Have you ever tried to troubleshoot a production bottleneck or outage? Let me guess: the first place you’ll look is log files, right? And in those log files lay all the answers to your problems? Err, not exactly. Log files are like haystacks; they take up lots of space and take hours to find the precious needles that are causing you pain. Even with tools like “kerplunk,” your troubleshooting success is only as good as the data you can collect, manage and report. You can’t log everything because disk I/O and debug logging is an expensive operation, which is why most log files today only contain basic information about what applications are doing in their various infrastructure silos.

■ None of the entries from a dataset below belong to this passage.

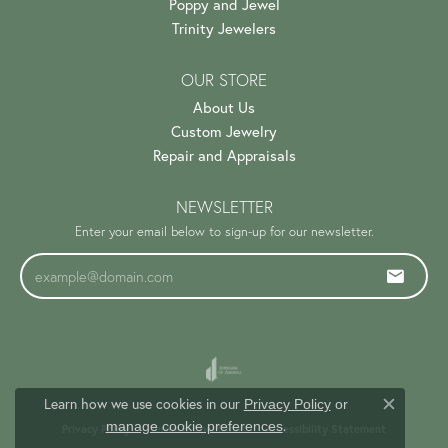
Poppy and Jewel
Trinity Jewelers
OUR STORE
About Us
Custom Jewelry
Repair and Appraisals
NEWSLETTER
Enter your email below to sign-up for our newsletter.
Learn how we use cookies in our
Privacy Policy
or
Close c
.
manage cookie preferences
Privacy Policy
Terms & Conditions
Accessibility Statement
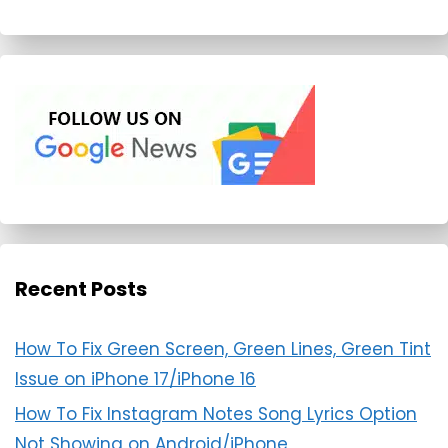
Recent Posts
How To Fix Green Screen, Green Lines, Green Tint
Issue on iPhone 17/iPhone 16
How To Fix Instagram Notes Song Lyrics Option
Not Showing on Android/iPhone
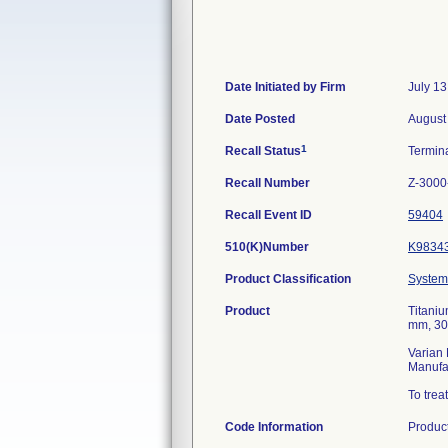
Date Initiated by Firm
July 13
Date Posted
August
1
Recall Status
Termin
Recall Number
Z-3000
Recall Event ID
59404
510(K)Number
K9834
Product Classification
System,
Product
Titaniu
mm, 30
Varian 
Manufa
To trea
Code Information
Produc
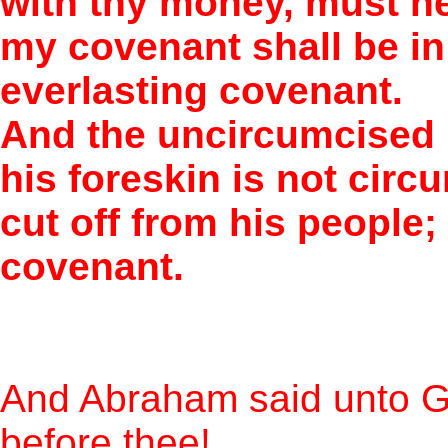
with thy money, must n
my covenant shall be in 
everlasting covenant.
And the uncircumcised 
his foreskin is not circ
cut off from his people
covenant.
And Abraham said unto Go
before thee!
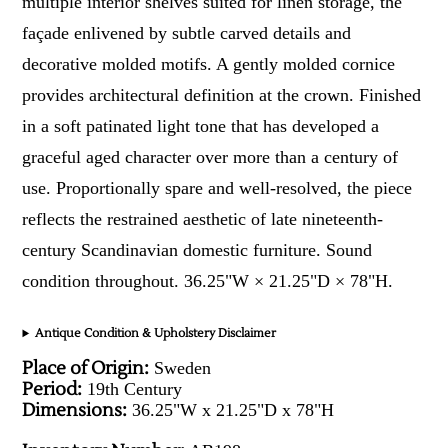
multiple interior shelves suited for linen storage, the
façade enlivened by subtle carved details and
decorative molded motifs. A gently molded cornice
provides architectural definition at the crown. Finished
in a soft patinated light tone that has developed a
graceful aged character over more than a century of
use. Proportionally spare and well-resolved, the piece
reflects the restrained aesthetic of late nineteenth-
century Scandinavian domestic furniture. Sound
condition throughout. 36.25"W × 21.25"D × 78"H.
Antique Condition & Upholstery Disclaimer
Place of Origin:
Sweden
Period:
19th Century
Dimensions:
36.25"W x 21.25"D x 78"H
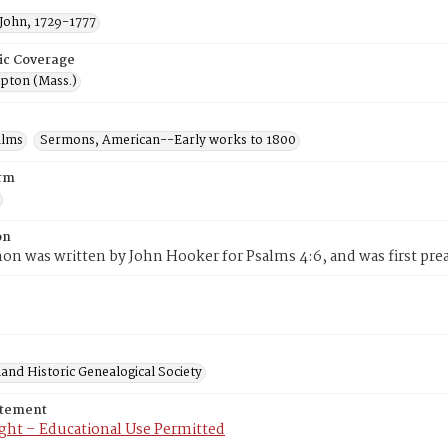
John, 1729-1777
ic Coverage
ton (Mass.)
alms
Sermons, American--Early works to 1800
rm
on
on was written by John Hooker for Psalms 4:6, and was first prea
and Historic Genealogical Society
atement
ght – Educational Use Permitted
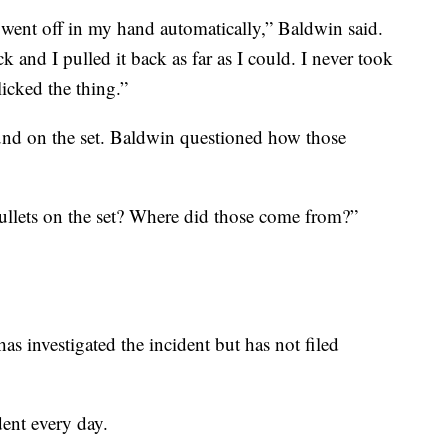
n went off in my hand automatically,” Baldwin said.
 and I pulled it back as far as I could. I never took
icked the thing.”
ound on the set. Baldwin questioned how those
ullets on the set? Where did those come from?”
as investigated the incident but has not filed
dent every day.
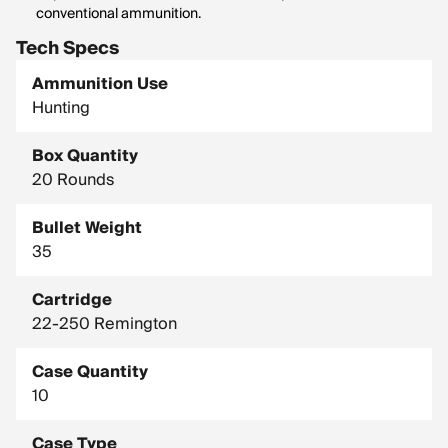
conventional ammunition.
Tech Specs
Ammunition Use
Hunting
Box Quantity
20 Rounds
Bullet Weight
35
Cartridge
22-250 Remington
Case Quantity
10
Case Type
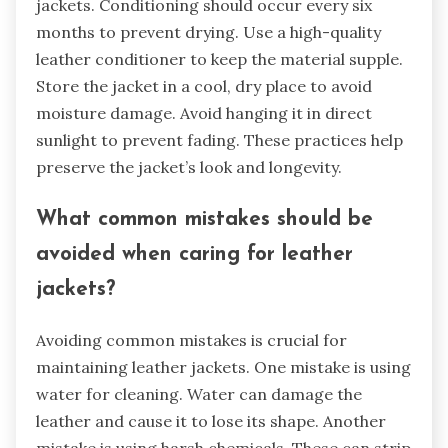
jackets. Conditioning should occur every six
months to prevent drying. Use a high-quality
leather conditioner to keep the material supple.
Store the jacket in a cool, dry place to avoid
moisture damage. Avoid hanging it in direct
sunlight to prevent fading. These practices help
preserve the jacket’s look and longevity.
What common mistakes should be
avoided when caring for leather
jackets?
Avoiding common mistakes is crucial for
maintaining leather jackets. One mistake is using
water for cleaning. Water can damage the
leather and cause it to lose its shape. Another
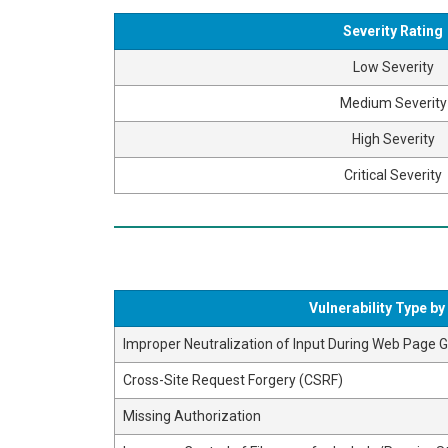
Severity Rating
Low Severity
Medium Severity
High Severity
Critical Severity
Vulnerability Type b
Improper Neutralization of Input During Web Page Ge
Cross-Site Request Forgery (CSRF)
Missing Authorization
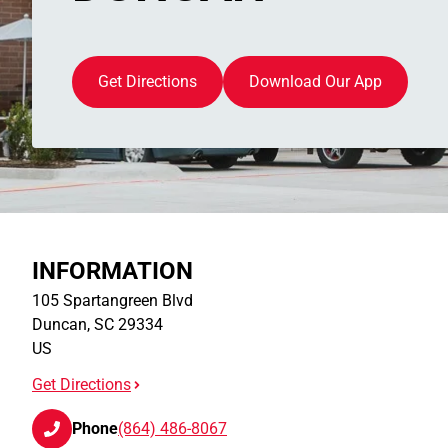
Get Directions
Download Our App
INFORMATION
105 Spartangreen Blvd
Duncan
,
SC
29334
US
Get Directions
Phone
(864) 486-8067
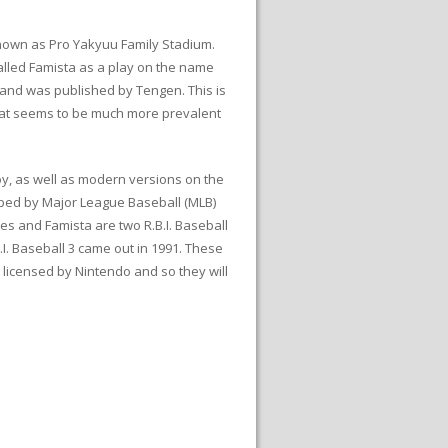
 known as Pro Yakyuu Family Stadium.
lled Famista as a play on the name
 and was published by Tengen. This is
that seems to be much more prevalent
y, as well as modern versions on the
oped by Major League Baseball (MLB)
es and Famista are two R.B.I. Baseball
. Baseball 3 came out in 1991. These
y licensed by Nintendo and so they will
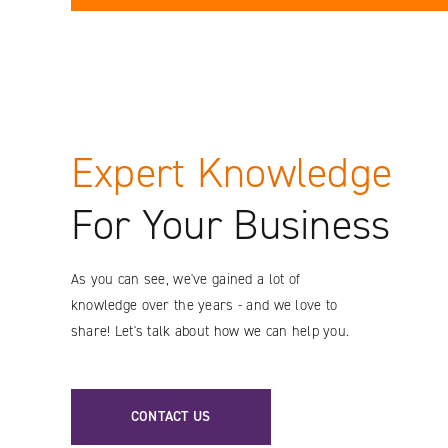
Expert Knowledge
For Your Business
As you can see, we've gained a lot of
knowledge over the years - and we love to
share! Let's talk about how we can help you.
CONTACT US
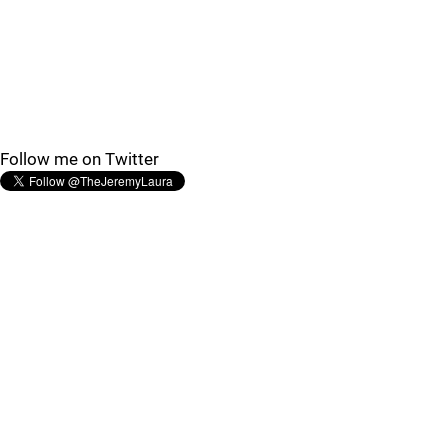
Follow me on Twitter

For example, if you need to troubleshoot how a slow distributed business transaction executed across your infrastructure, it could take you hours or never to piece together a jigsaw. And if one piece of your jigsaw is missing, then the trail goes cold and you shrug your head. Bottom line, managing application performance with log files is still a long, manual and tedious task with no guarantee of success. You can’t manage with facts if you don’t have all the facts in the first place.
So even with tools that help you parse and index log files, you’re still dependent on the right data being captured and available. Pointing the finger with weak or incomplete evidence just fuels the fire when it comes to figuring out who and what is causing the issue. For example, have you ever tried telling a DBA his database is the issue just because it’s slow?